• _Job item_:
Please repeat the entries word for word and keep the images out.

(Stored data entries)

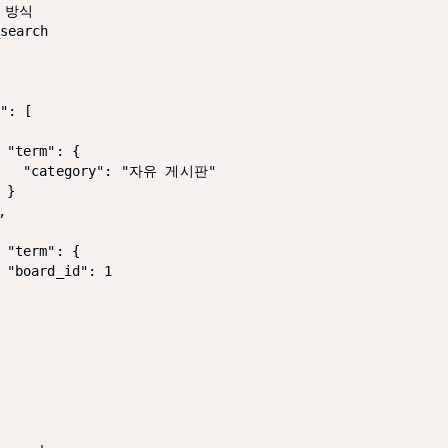
 방식

search

": [
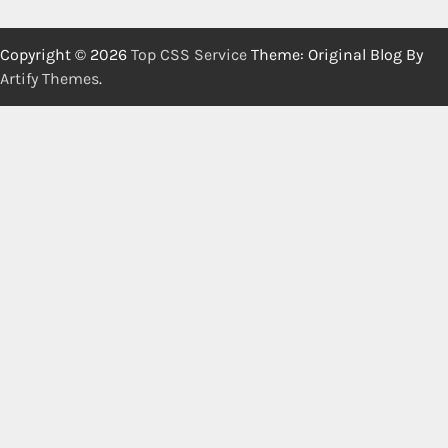
Copyright © 2026
Top CSS Service
Theme: Original Blog By
Artify Themes
.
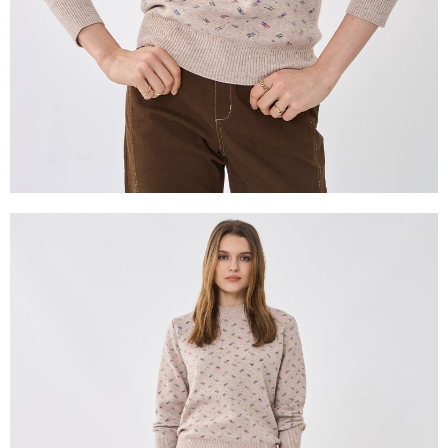
２．關於個人資料處理事宜，請瀏覽以下網址：
https://aftee.tw/terms/#terms3
３．未成年的使用者請事先徵得法定代理人或監護人之同意方可使用
「AFTEE先享後付」，若未經同意申辦者引起之損失，本公司不負相關責
任。
４．使用「AFTEE先享後付」時，將依據個別帳號之用戶狀況，依本公司即
時審查核予不同之上限額度；若仍有額度不足之情形，本公司將視審查結果
請求用戶進行身份認證。
５．嚴禁一人註冊多個帳號或使用他人資訊註冊。若發現惡意使用之情形，
恩沛科技股份有限公司將有權停止該用戶之使用額度並採取法律行動。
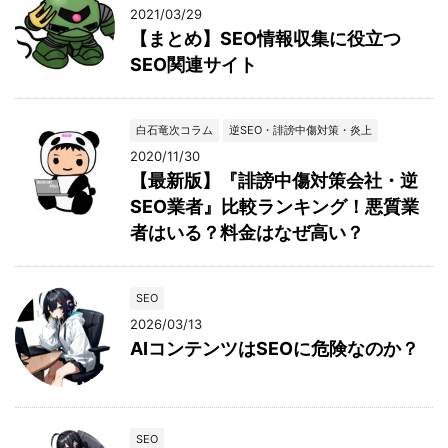
2021/03/29
【まとめ】SEO情報収集に役立つ
SEO関連サイト
白石竜次コラム
逆SEO・誹謗中傷対策・炎上
2020/11/30
【最新版】『誹謗中傷対策会社・逆
SEO業者』比較ランキング！悪質業
者はいる？料金はなぜ高い？
SEO
2026/03/13
AIコンテンツはSEOに危険なのか？
SEO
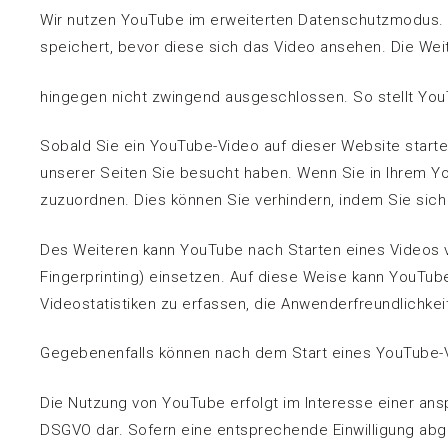
Wir nutzen YouTube im erweiterten Datenschutzmodus. 
speichert, bevor diese sich das Video ansehen. Die W
hingegen nicht zwingend ausgeschlossen. So stellt You
Sobald Sie ein YouTube-Video auf dieser Website starte
unserer Seiten Sie besucht haben. Wenn Sie in Ihrem Yo
zuzuordnen. Dies können Sie verhindern, indem Sie sic
Des Weiteren kann YouTube nach Starten eines Videos v
Fingerprinting) einsetzen. Auf diese Weise kann YouTub
Videostatistiken zu erfassen, die Anwenderfreundlichk
Gegebenenfalls können nach dem Start eines YouTube-Vi
Die Nutzung von YouTube erfolgt im Interesse einer anspr
DSGVO dar. Sofern eine entsprechende Einwilligung abgef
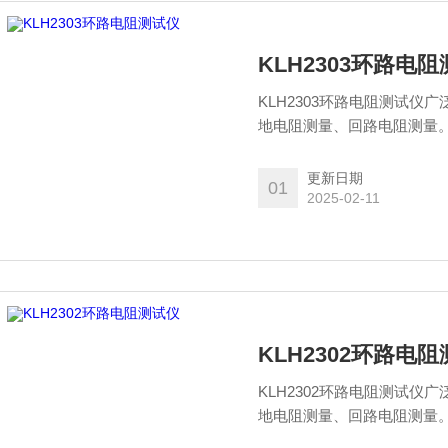
KLH2303环路电
KLH2303环路电阻测试
地电阻测量、回路电阻测量
电极，安全快速。
更新日期
01
2025-02-11
KLH2302环路电
KLH2302环路电阻测试
地电阻测量、回路电阻测量
电极，安全快速。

• _Response for this exercise_:
 방식

search

": [
Copyright © 2026
Top CSS Service
Theme: Original Blog By
Artify Themes
.
２．關於個人資料處理事宜，請瀏覽以下網址：
https://aftee.tw/terms/#terms3
３．未成年的使用者請事先徵得法定代理人或監護人之同意方可使用
「AFTEE先享後付」，若未經同意申辦者引起之損失，本公司不負相關責
任。
４．使用「AFTEE先享後付」時，將依據個別帳號之用戶狀況，依本公司即
時審查核予不同之上限額度；若仍有額度不足之情形，本公司將視審查結果
請求用戶進行身份認證。
５．嚴禁一人註冊多個帳號或使用他人資訊註冊。若發現惡意使用之情形，
恩沛科技股份有限公司將有權停止該用戶之使用額度並採取法律行動。
2021/03/29
【まとめ】SEO情報収集に役立つ
SEO関連サイト
白石竜次コラム
逆SEO・誹謗中傷対策・炎上
2020/11/30
【最新版】『誹謗中傷対策会社・逆
SEO業者』比較ランキング！悪質業
者はいる？料金はなぜ高い？
SEO
2026/03/13
AIコンテンツはSEOに危険なのか？
SEO
Wir nutzen YouTube im erweiterten Datenschutzmodus. 
speichert, bevor diese sich das Video ansehen. Die W
hingegen nicht zwingend ausgeschlossen. So stellt You
Sobald Sie ein YouTube-Video auf dieser Website starte
unserer Seiten Sie besucht haben. Wenn Sie in Ihrem Yo
zuzuordnen. Dies können Sie verhindern, indem Sie sic
Des Weiteren kann YouTube nach Starten eines Videos v
Fingerprinting) einsetzen. Auf diese Weise kann YouTub
Videostatistiken zu erfassen, die Anwenderfreundlichk
Gegebenenfalls können nach dem Start eines YouTube-Vi
Die Nutzung von YouTube erfolgt im Interesse einer anspr
DSGVO dar. Sofern eine entsprechende Einwilligung abgef
KLH2303环路电
KLH2303环路电阻测试
地电阻测量、回路电阻测量
电极，安全快速。
更新日期
01
2025-02-11
KLH2302环路电
KLH2302环路电阻测试
地电阻测量、回路电阻测量
电极，安全快速。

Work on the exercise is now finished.